Penyajian susu adalah cara yang dilakukan oleh orang tua atau pengasuh dalam

menyiapkan susu formula sebagai pengganti ASI. Penyajian susu yang tidak tepat

dapat menyebabkan susu terkontaminasi oleh bakteri sehingga merupakan faktor

pemicu timbulnya berbagai masalah kesehatan pada anak seperti diare dan penyakit

saluran pencernaan lainnya. Susu formula merupakan susu olahan pabrik yang berasal

dari susu sapi atau kedelai dalam bentuk bubuk yang dikonsumsi anak sebagai

pengganti ASI yang tidak dapat diberikan oleh ibu karena berbagai faktor seperti

pekerjaan, pengetahuan yang kurang tentang manfaat ASI dan kurangnya dukungan

sosial keluarga. Botol susu biasa digunakan dalam penyajian susu formula khususnya

bagi balita, dot yang berada di atas botol susu dirancang seperti payudara ibu sehingga

anak merasa nyaman untuk menggunakannya, namun dot seringkali menimbulkan

permasalahan sendiri bagi kesehatan gigi anak. Penggunaan botol susu perlu

diwaspadai karena sangat rentan terkontaminasi bakteri dan hal ini dipengaruhi oleh

perilaku ibu yang merupakan faktor risiko terjadinya diare. Jadi, memperhatikan

kebersihan botol susu sebelum digunakan adalah hal yang amat mutlak untuk para

pengasuh (Paramitha, 2010). Nasir (2011) menerangkan cara penyajian susu formula

dalam botol yang benar adalah sebagai berikut :

1. Cuci tangan terlebih dahulu hingga bersih dengan menggunakan sabun

untuk mencegah kontaminasi dengan lingkungan.

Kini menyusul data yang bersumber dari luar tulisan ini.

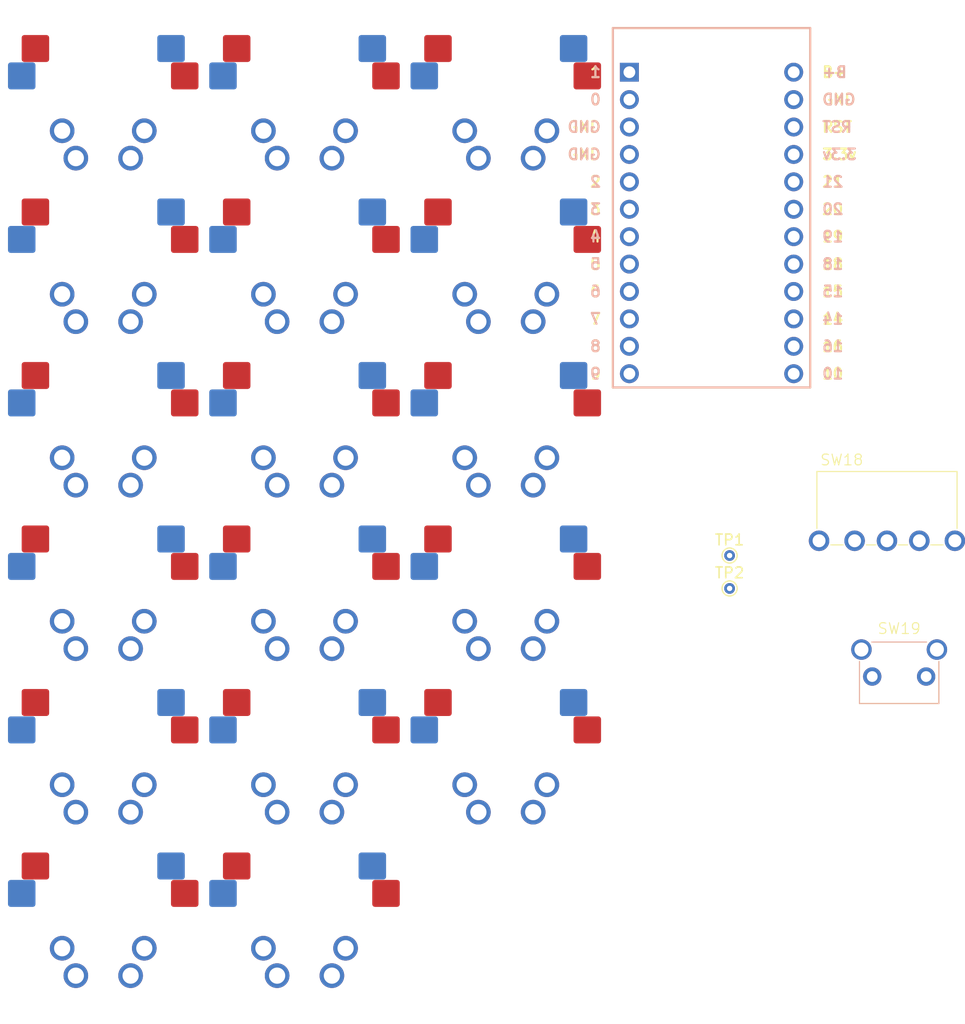
<source format=kicad_pcb>
(kicad_pcb
	(version 20241229)
	(generator "pcbnew")
	(generator_version "9.0")
	(general
		(thickness 1.6)
		(legacy_teardrops no)
	)
	(paper "A4")
	(layers
		(0 "F.Cu" signal)
		(2 "B.Cu" signal)
		(9 "F.Adhes" user "F.Adhesive")
		(11 "B.Adhes" user "B.Adhesive")
		(13 "F.Paste" user)
		(15 "B.Paste" user)
		(5 "F.SilkS" user "F.Silkscreen")
		(7 "B.SilkS" user "B.Silkscreen")
		(1 "F.Mask" user)
		(3 "B.Mask" user)
		(17 "Dwgs.User" user "User.Drawings")
		(19 "Cmts.User" user "User.Comments")
		(21 "Eco1.User" user "User.Eco1")
		(23 "Eco2.User" user "User.Eco2")
		(25 "Edge.Cuts" user)
		(27 "Margin" user)
		(31 "F.CrtYd" user "F.Courtyard")
		(29 "B.CrtYd" user "B.Courtyard")
		(35 "F.Fab" user)
		(33 "B.Fab" user)
		(39 "User.1" user)
		(41 "User.2" user)
		(43 "User.3" user)
		(45 "User.4" user)
	)
	(setup
		(pad_to_mask_clearance 0)
		(allow_soldermask_bridges_in_footprints no)
		(tenting front back)
		(pcbplotparams
			(layerselection 0x00000000_00000000_55555555_5755f5ff)
			(plot_on_all_layers_selection 0x00000000_00000000_00000000_00000000)
			(disableapertmacros no)
			(usegerberextensions no)
			(usegerberattributes yes)
			(usegerberadvancedattributes yes)
			(creategerberjobfile yes)
			(dashed_line_dash_ratio 12.000000)
			(dashed_line_gap_ratio 3.000000)
			(svgprecision 4)
			(plotframeref no)
			(mode 1)
			(useauxorigin no)
			(hpglpennumber 1)
			(hpglpenspeed 20)
			(hpglpendiameter 15.000000)
			(pdf_front_fp_property_popups yes)
			(pdf_back_fp_property_popups yes)
			(pdf_metadata yes)
			(pdf_single_document no)
			(dxfpolygonmode yes)
			(dxfimperialunits yes)
			(dxfusepcbnewfont yes)
			(psnegative no)
			(psa4output no)
			(plot_black_and_white yes)
			(plotinvisibletext no)
			(sketchpadsonfab no)
			(plotpadnumbers no)
			(hidednponfab no)
			(sketchdnponfab yes)
			(crossoutdnponfab yes)
			(subtractmaskfromsilk no)
			(outputformat 1)
			(mirror no)
			(drillshape 1)
			(scaleselection 1)
			(outputdirectory "")
		)
	)
	(net 0 "")
	(net 1 "SW1")
	(net 2 "GND")
	(net 3 "SW2")
	(net 4 "SW3")
	(net 5 "SW4")
	(net 6 "SW5")
	(net 7 "SW6")
	(net 8 "SW7")
	(net 9 "SW8")
	(net 10 "SW9")
	(net 11 "SW10")
	(net 12 "SW11")
	(net 13 "SW12")
	(net 14 "SW13")
	(net 15 "SW14")
	(net 16 "SW15")
	(net 17 "SW16")
	(net 18 "SW17")
	(net 19 "Net-(SW18-Pad2)")
	(net 20 "unconnected-(SW18-Pad3)")
	(net 21 "Net-(U1-B+)")
	(net 22 "RST")
	(net 23 "unconnected-(U1-21-Pad20)")
	(net 24 "unconnected-(U1-3.3v-Pad21)")
	(footprint "BLE_KBD:MX_Optional_Reversible_1u" (layer "F.Cu") (at 330.239 81.278))
	(footprint "TestPoint:TestPoint_THTPad_D1.0mm_Drill0.5mm" (layer "F.Cu") (at 369.669 62.578))
	(footprint "BLE_KBD:MX_Optional_Reversible_1u" (layer "F.Cu") (at 311.569 96.428))
	(footprint "BLE_KBD:MX_Optional_Reversible_1u" (layer "F.Cu") (at 311.569 81.278))
	(footprint "BLE_KBD:MX_Optional_Reversible_1u" (layer "F.Cu") (at 311.569 50.978))
	(footprint "BLE_KBD:MX_Optional_Reversible_1u" (layer "F.Cu") (at 311.569 20.678))
	(footprint "BLE_KBD:SS12F23G5" (layer "F.Cu") (at 384.266 61.213))
	(footprint "BLE_KBD:MX_Optional_Reversible_1u" (layer "F.Cu") (at 330.239 66.128))
	(footprint "BLE_KBD:MX_Optional_Reversible_1.5u" (layer "F.Cu") (at 348.909 66.128))
	(footprint "BLE_KBD:MX_Optional_Reversible_1u" (layer "F.Cu") (at 330.239 96.428))
	(footprint "BLE_KBD:Nice_Nano_V2" (layer "F.Cu") (at 367.994 31.483))
	(footprint "BLE_KBD:MX_Optional_Reversible_1u" (layer "F.Cu") (at 348.909 20.678))
	(footprint "BLE_KBD:MX_Optional_Reversible_1u" (layer "F.Cu") (at 330.239 50.978))
	(footprint "BLE_KBD:MX_Optional_Reversible_1u" (layer "F.Cu") (at 311.569 66.128))
	(footprint "TestPoint:TestPoint_THTPad_D1.0mm_Drill0.5mm" (layer "F.Cu") (at 369.669 65.628))
	(footprint "BLE_KBD:MX_Optional_Reversible_1u" (layer "F.Cu") (at 348.909 50.978))
	(footprint "BLE_KBD:MX_Optional_Reversible_1u" (layer "F.Cu") (at 330.239 35.828))
	(footprint "BLE_KBD:MX_Optional_Reversible_1u" (layer "F.Cu") (at 330.239 20.678))
	(footprint "BLE_KBD:MX_Optional_Reversible_1u" (layer "F.Cu") (at 348.909 35.828))
	(footprint "BLE_KBD:MX_Optional_Reversible_1u" (layer "F.Cu") (at 311.569 35.828))
	(footprint "BLE_KBD:SW_SIDE_MOUNT" (layer "F.Cu") (at 385.398 73.792))
	(footprint "BLE_KBD:MX_Optional_Reversible_1.5u"
		(layer "F.Cu")
		(uuid "fb982253-5e77-441b-9c05-b1da991763e1")
		(at 348.909 81.278)
		(descr "MX-style keyswitch with support for reversible optional Kailh socket")
		(tags "MX,cherry,gateron,kailh,pg1511,socket")
		(property "Reference" "SW17"
			(at 0 8.3 0)
			(layer "F.Fab")
			(uuid "3ab019d9-649a-4f9e-b939-91a311e1cc98")
			(effects
				(font
					(size 1 1)
					(thickness 0.15)
				)
			)
		)
		(property "Value" "SW_Push_45deg"
			(at 0 -8.7 0)
			(layer "F.Fab")
			(uuid "f35b45e6-36b9-45b3-84a4-cde675fa6d47")
			(effects
				(font
					(size 1 1)
					(thickness 0.15)
				)
			)
		)
		(property "Datasheet" ""
			(at 0 0 0)
			(layer "F.Fab")
			(hide yes)
			(uuid "4f481399-a550-46d7-9b41-aedb566bf38f")
			(effects
				(font
					(size 1.27 1.27)
					(thickness 0.15)
				)
			)
		)
		(property "Description" "Push button switch, normally open, two pins, 45° tilted"
			(at 0 0 0)
			(layer "F.Fab")
			(hide yes)
			(uuid "0d0d6798-43b3-40fc-8ee3-032013801486")
			(effects
				(font
					(size 1.27 1.27)
					(thickness 0.15)
				)
			)
		)
		(path "/d610ee58-6020-4e32-8894-e6be42778eca")
		(sheetname "/")
		(sheetfile "mx_nrfpromicro.kicad_sch")
		(attr through_hole)
		(fp_line
			(start -14.2875 -9.525)
			(end -14.2875 9.525)
			(stroke
				(width 0.1)
				(type solid)
			)
			(layer "Dwgs.User")
			(uuid "7ddc84f4-31c7-4fa6-99ab-99590426683f")
		)
		(fp_line
			(start -14.2875 -9.525)
			(end 14.2875 -9.525)
			(stroke
				(width 0.1)
				(type solid)
			)
			(layer "Dwgs.User")
			(uuid "61813a28-ad41-47e7-98ea-82f1370331e2")
		)
		(fp_line
			(start -14.2875 9.525)
			(end 14.2875 9.525)
			(stroke
				(width 0.1)
				(type solid)
			)
			(layer "Dwgs.User")
			(uuid "88e0d8b1-628d-4426-8ded-c9661c64e208")
		)
		(fp_line
			(start 14.2875 9.525)
			(end 14.2875 -9.525)
			(stroke
				(width 0.1)
				(type solid)
			)
			(layer "Dwgs.User")
			(uuid "dc47542f-d821-4921-bf66-aa7c5a8ec1c5")
		)
		(fp_line
			(start -7.5 -7.5)
			(end 7.5 -7.5)
			(stroke
				(width 0.15)
				(type solid)
			)
			(layer "Eco2.User")
			(uuid "e564b5a9-b095-4724-9419-4b70a538a4b2")
		)
		(fp_line
			(start -7.5 7.5)
			(end -7.5 -7.5)
			(stroke
				(width 0.15)
				(type solid)
			)
			(layer "Eco2.User")
			(uuid "97bf9011-c308-4fc0-9010-b40e1a004493")
		)
		(fp_line
			(start -6.9 6.9)
			(end -6.9 -6.9)
			(stroke
				(width 0.15)
				(type solid)
			)
			(layer "Eco2.User")
			(uuid "b692205f-4bb8-4b63-ac94-28535a2499cb")
		)
		(fp_line
			(start -6.9 6.9)
			(end 6.9 6.9)
			(stroke
				(width 0.15)
				(type solid)
			)
			(layer "Eco2.User")
			(uuid "61bbf3a1-e8e9-4f1f-b732-12e3c9179ab0")
		)
		(fp_line
			(start 6.9 -6.9)
			(end -6.9 -6.9)
			(stroke
				(width 0.15)
				(type solid)
			)
			(layer "Eco2.User")
			(uuid "6d30c2a8-8094-4359-a352-3acffc98e3ad")
		)
		(fp_line
			(start 6.9 -6.9)
			(end 6.9 6.9)
			(stroke
				(width 0.15)
				(type solid)
			)
			(layer "Eco2.User")
			(uuid "aceb16a5-e01b-49c8-ba49-338f2a5feded")
		)
		(fp_line
			(start 7.5 -7.5)
			(end 7.5 7.5)
			(stroke
				(width 0.15)
				(type solid)
			)
			(layer "Eco2.User")
			(uuid "4bb5d387-cccc-4fd2-989a-bacef5acf451")
		)
		(fp_line
			(start 7.5 7.5)
			(end -7.5 7.5)
			(stroke
				(width 0.15)
				(type solid)
			)
			(layer "Eco2.User")
			(uuid "b50df266-005b-473e-ae89-bd27511544df")
		)
		(fp_line
			(start -7 -7)
			(end -6 -7)
			(stroke
				(width 0.15)
				(type solid)
			)
			(layer "B.Fab")
			(uuid "f42647fa-0dbb-4eca-9508-2b1f2e162e93")
		)
		(fp_line
			(start -7 -6)
			(end -7 -7)
			(stroke
				(width 0.15)
				(type solid)
			)
			(layer "B.Fab")
			(uuid "adae8ba2-f85c-4f01-982c-380821dd4b85")
		)
		(fp_line
			(start -7 7)
			(end -7 6)
			(stroke
				(width 0.15)
				(type solid)
			)
			(layer "B.Fab")
			(uuid "94691988-8501-47de-8655-d6ac7633913e")
		)
		(fp_line
			(start -6 7)
			(end -7 7)
			(stroke
				(width 0.15)
				(type solid)
			)
			(layer "B.Fab")
			(uuid "84a67ac0-1535-4ffe-81d1-47d60aba0190")
		)
		(fp_line
			(start 6 -7)
			(end 7 -7)
			(stroke
				(width 0.1
... [5347 chars truncated]
</source>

2. Gunakan air yang dimasak sampai mendidih lalu dibiarkan selama 10-15

menit agar suhunya turun menjadi tidak kurang dari 70 derajat Celcius.
3. Siapkan susu sebanyak yang dapat dihabiskan bayi dan sesuai takaran yang

dianjurkan pada label, lalu aduk hingga tercampur merata.

4. Segera tutup kemasan dengan rapat untuk menghindari paparan udara luar

terlalu lama. Simpanlah susu di tempat yang kering dan bersih, jangan di

tempat yang lembab, karena selain disukai oleh bakteri juga mudah disergap

oleh semut.

5. Sisa susu yang telah dilarutkan harus dibuang setelah 2 jam.

6. Selalu perhatikan batas kadaluwarsa kemasan susu formula untuk

menghindari keracunan dan kontaminasi. Penyajian susu formula dalam

botol termasuk perilaku kesehatan yang penting dalam kesehatan anak.